Jared was bent over his drawing board, working on what had to be his fiftieth sketch for the house in California, when his cell rang. Since so few people had his private number, he always answered it.

Right away he recognized the very angry voice of Kenneth Madsen.

“When I met you, you were a fourteen-year-old juvenile delinquent. You’d been in and out of the local jail so many times they knew your breakfast order by heart. Your poor dear mother was on six medications because you were driving her insane. Am I right? Am I saying anything wrong?”

“No, you have it right,” Jared said.

“And who straightened you out? Who dragged you out of bed in the mornings and put you into a truck and made you work?”

“You did,” Jared said meekly.

“Who searched under your bad-boy act and found your talent as a designer?”

“You did.”

“Who paid for your goddamn schooling?”

“You and Victoria did.”

“Right! Alix’s father and her mother,” Ken said. “Yet you made our daughter cry?! Is that how you repay us?”

“I don’t know what I did to make her cry,” Jared said honestly.

“You don’t know?” Ken took a breath. “Do you think my daughter is stupid? Is that what you think?”

“No, sir, I never thought that.”

“She knows who you are. She saw you on the day she arrived and she recognized you right away. Heaven help me, but you’re some sort of hero to her.”

“Oh, Lord,” Jared said. “I didn’t know. I thought …”
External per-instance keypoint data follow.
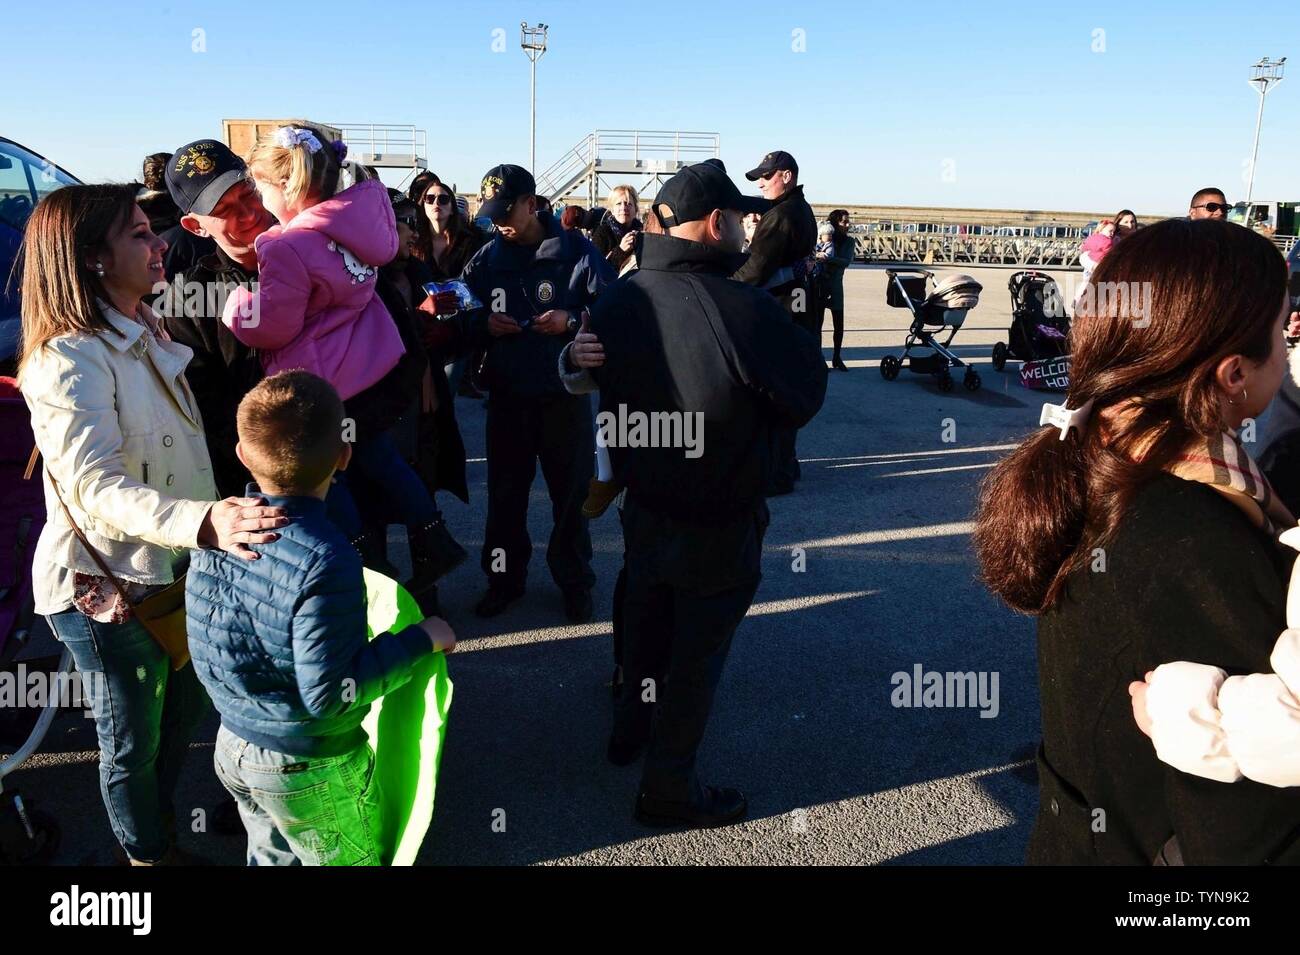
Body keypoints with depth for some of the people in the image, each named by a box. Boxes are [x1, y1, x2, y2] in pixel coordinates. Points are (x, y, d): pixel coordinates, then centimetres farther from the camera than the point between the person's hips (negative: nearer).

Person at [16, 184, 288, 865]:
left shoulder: (146, 334, 7)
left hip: (175, 571, 8)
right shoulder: (68, 360, -23)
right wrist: (203, 522, -50)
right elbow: (97, 487, -35)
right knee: (133, 744, 12)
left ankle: (160, 824, 47)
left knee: (183, 713, 24)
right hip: (109, 591, -8)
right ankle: (148, 853, 36)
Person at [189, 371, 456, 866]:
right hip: (307, 770, -6)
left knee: (271, 855, 29)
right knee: (352, 859, 19)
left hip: (232, 746, 7)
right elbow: (328, 696, -27)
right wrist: (418, 641, -20)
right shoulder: (326, 562, -32)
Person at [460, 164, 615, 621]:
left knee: (570, 492, 8)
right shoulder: (485, 258, 5)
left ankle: (575, 582, 24)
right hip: (506, 395, 3)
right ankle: (504, 578, 28)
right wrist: (484, 324, -10)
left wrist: (572, 319, -20)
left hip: (565, 393, -3)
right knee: (504, 493, 11)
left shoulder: (576, 251, -5)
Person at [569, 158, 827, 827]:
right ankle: (669, 788, 26)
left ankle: (631, 730, 49)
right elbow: (804, 396, -16)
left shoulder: (616, 300, -9)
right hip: (718, 528, -6)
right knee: (697, 652, 11)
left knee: (644, 625, 27)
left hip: (642, 508, 6)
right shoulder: (745, 310, -29)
“Thought what?!” Ken half yelled, then calmed somewhat. “Look, Jared, I understand that she’s just a student and that someone like you might see her as a pest, but I’ll be damned if you’re going to treat her like one.”

“I didn’t mean to,” Jared said.

Ken took a couple of breaths. “My daughter only agreed to go to Nantucket so she could spend the time there assembling a portfolio of designs. Right now it’s hard for me to stomach the idea, but she wants to apply for a job at your firm. But tonight you—” He had to pause for a moment. “So help me, Jared Montgomery Kingsley the bloody Seventh, if you ever again make my daughter cry I’ll make you regret it. You understand me?”

“Yes, sir.”

“And if you do spend any time with my daughter I don’t want your usual shenanigans you pull with women. This is my daughter and I want her treated with respect. You get what I mean?”

“Yes, sir, I do.”

“Do you think you can be nice to a girl and leave her clothes on? Is that possible with you?”

“I’ll try,” Jared said.

“Do more than try, do it!” Ken clicked off the phone.

Jared just stood there, feeling like he had when he was a teenager and Ken, the man who’d been a second father to him, had bawled him out. Again. Just like old times.